Pink
- Type: Free-to-air radio station and television channel
- Country: Serbia
- Availability: Serbia
- Market share: 16.9% (2021)
- Headquarters: Belgrade, Serbia
- Owner: Pink Media Group
- Parent: Pink International Company
- Launch date: Radio: 24 December 1993; 32 years ago; Television: 16 September 1994; 31 years ago;
- Picture format: 1080i (HDTV)
- Affiliations: Pink BH; Pink M; Pink Family; Pink Soap; Pink Kids; Pink Super Kids; Pink Reality; Pink Action;
- Official website: www.pink.rs www.rtvpink.com
- Language: Serbian

= Pink (Serbia) =

Media company in Serbia

Pink is a private-owned national brand of radio stations and TV channels in Serbia. It is the flagship brand of the Belgrade-based Pink Media Group, which is owned by Zoran Drašković and Željko Mitrović.

==History==
TV Pink was founded by media mogul Željko Mitrović and launched on 16 September 1994. It has used the splat as the basis of its logo from the beginning, with the wordmark being initially set in the Cartoon Bold font.

Pink has more than 60 cable channels, ranging from Pink Kids and Pink Music to Pink Erotica.

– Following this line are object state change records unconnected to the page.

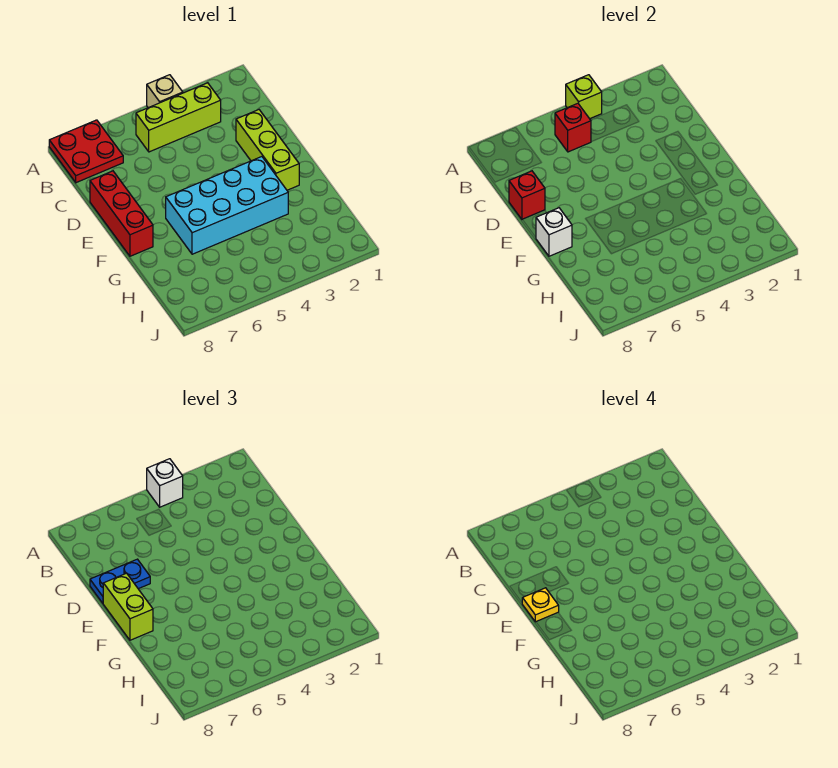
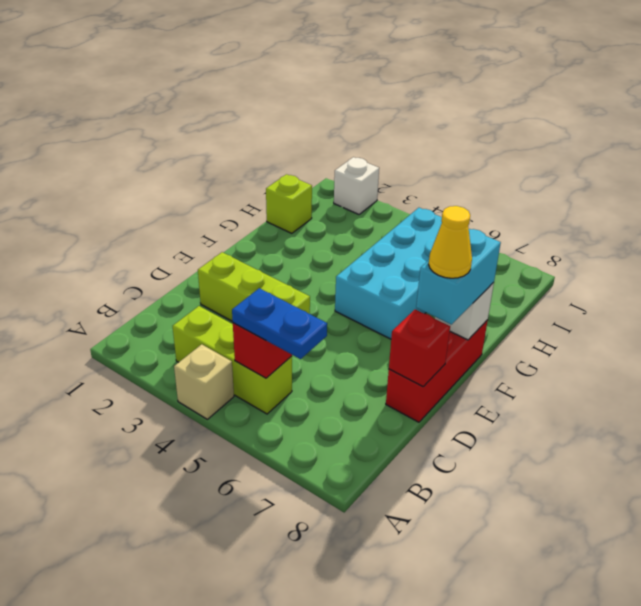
lime 1x1 brick [566,75,602,119] -> lime 1x1 brick moved to [266,174,312,233]
white 1x1 brick [147,459,183,507] -> white 1x1 brick moved to [334,157,379,214]
red 2x2 plate [49,120,123,183] -> none
lime 1x3 brick [236,110,299,190] -> lime 1x3 brick turned to [198,252,310,321]
blue 1x2 plate [90,559,150,603] -> blue 1x2 plate moved to [232,288,327,359]
lime 1x2 brick [103,573,153,640] -> cyan 1x2 brick [416,229,501,324]
yellow 1x1 plate [522,588,559,622] -> yellow 1x1 cone [429,206,472,278]
cyan 2x4 brick [166,157,288,254] -> cyan 2x4 brick turned to [335,208,442,339]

During the 1990s, the station provided turbo-folk music along with political programming that reflected the nationalist ideals of the period. By the end of the decade, it had become the leading commercial television station in the country. It maintained close ties with the ruling regime of the time and until 21 April 1999, it broadcast its programme from the Ušće building, the same building as the premises of the Socialist Party of Serbia (SPS).

Originally registered as a trademark in August 2001, a new logo premiered on 12 February 2004 on-screen.

In 2009, it began broadcasting reality shows such as Big Brother.

A major change to the logo occurred in September 2012. Although the shape of the splat itself has remained, it gained a 3D effect and the wordmark became lowercase for the first time.

In 2018 Mitrović bought a 10% stake in Pink TV held by the company Direct Media, making him the sole owner of the channel. Pink International sold the national channels Pink BH in Bosnia and Herzegovina and Pink M in Montenegro to United Media.